O que muitos não sabem é que a prática de stalking é uma contravenção penal e prevê pena de 15 dias a dois meses de reclusão. Em dezembro de 2020, a Câmara dos Deputados aprovou o Projeto de Lei 1369/19, que penaliza o praticante com seis meses a dois anos de detenção ou multa. Caso o autor seja íntimo da vítima e haja uso de armas durante a perseguição, a pena pode aumentar para até três anos. Desde que percebeu essa postura de seu ex, Paula passou a registrar as investidas para fazer um registro de ocorrência na DEAM.

Onde buscar ajuda

O estigma, a vergonha e o silenciamento são algumas das razões da violência doméstica ainda ser subnotificada. As vítimas que resolvem buscar a lei precisam driblar inúmeras barreiras, como a recusa da polícia em entrar em certas localidades e o perigo que denunciar a violência sofrida representa para a vida de mulheres moradoras de favela e periferia. “Existem serviços que podem orientar essas mulheres, como os Centros Especializados de Atendimento à Mulher e o Núcleo Especial de Direito da Mulher e de Vítimas da Violência (NUDEM), da Defensoria Pública do Rio, onde elas recebem orientações, conhecem as alternativas que têm e o que pode ser feito para que essas mulheres não se calem.

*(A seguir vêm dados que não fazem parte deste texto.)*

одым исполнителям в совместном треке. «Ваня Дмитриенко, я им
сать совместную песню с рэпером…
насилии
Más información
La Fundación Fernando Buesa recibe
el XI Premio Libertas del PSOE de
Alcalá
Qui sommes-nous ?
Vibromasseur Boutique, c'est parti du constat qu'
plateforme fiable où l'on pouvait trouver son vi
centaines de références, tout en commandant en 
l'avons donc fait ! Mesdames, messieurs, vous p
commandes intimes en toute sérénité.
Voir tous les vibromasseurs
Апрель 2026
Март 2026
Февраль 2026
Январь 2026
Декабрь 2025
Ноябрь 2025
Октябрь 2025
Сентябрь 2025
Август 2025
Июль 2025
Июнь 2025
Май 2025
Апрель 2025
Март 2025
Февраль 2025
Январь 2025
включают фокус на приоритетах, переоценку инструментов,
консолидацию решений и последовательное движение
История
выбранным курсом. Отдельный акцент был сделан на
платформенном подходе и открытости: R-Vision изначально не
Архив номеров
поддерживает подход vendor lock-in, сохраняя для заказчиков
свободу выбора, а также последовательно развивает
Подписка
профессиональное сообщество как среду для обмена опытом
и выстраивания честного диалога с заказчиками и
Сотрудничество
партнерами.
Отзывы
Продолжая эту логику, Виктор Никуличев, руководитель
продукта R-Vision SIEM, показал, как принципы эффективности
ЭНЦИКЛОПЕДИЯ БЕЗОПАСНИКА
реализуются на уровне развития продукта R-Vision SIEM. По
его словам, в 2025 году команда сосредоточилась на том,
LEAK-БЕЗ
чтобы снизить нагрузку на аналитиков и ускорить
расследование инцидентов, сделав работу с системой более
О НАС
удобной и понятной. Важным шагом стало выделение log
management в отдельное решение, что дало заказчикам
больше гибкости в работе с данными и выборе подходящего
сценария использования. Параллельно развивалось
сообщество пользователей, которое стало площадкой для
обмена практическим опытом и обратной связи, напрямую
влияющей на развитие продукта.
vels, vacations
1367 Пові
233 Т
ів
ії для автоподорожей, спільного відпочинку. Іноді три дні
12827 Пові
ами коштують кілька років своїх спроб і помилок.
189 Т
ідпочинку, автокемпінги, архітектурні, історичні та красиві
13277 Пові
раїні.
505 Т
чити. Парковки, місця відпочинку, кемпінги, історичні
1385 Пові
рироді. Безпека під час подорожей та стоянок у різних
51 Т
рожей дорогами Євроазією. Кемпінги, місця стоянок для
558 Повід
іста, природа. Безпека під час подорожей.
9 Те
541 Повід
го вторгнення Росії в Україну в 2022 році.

E quando a gente diz ‘calar’, não é denunciar o agressor e sim, buscar orientação”, destaca Flávia Nascimento durante o curso Garantias Legais, ofertado pela Ouvidoria da Defensoria do Rio. 

Para a defensora pública, o mais importante desses espaços não é incentivar a denúncia e sim, fornecer orientação para que a vítima tenha autonomia ao tomar suas decisões, além de oferecer acompanhamento sociojurídico e psicossocial.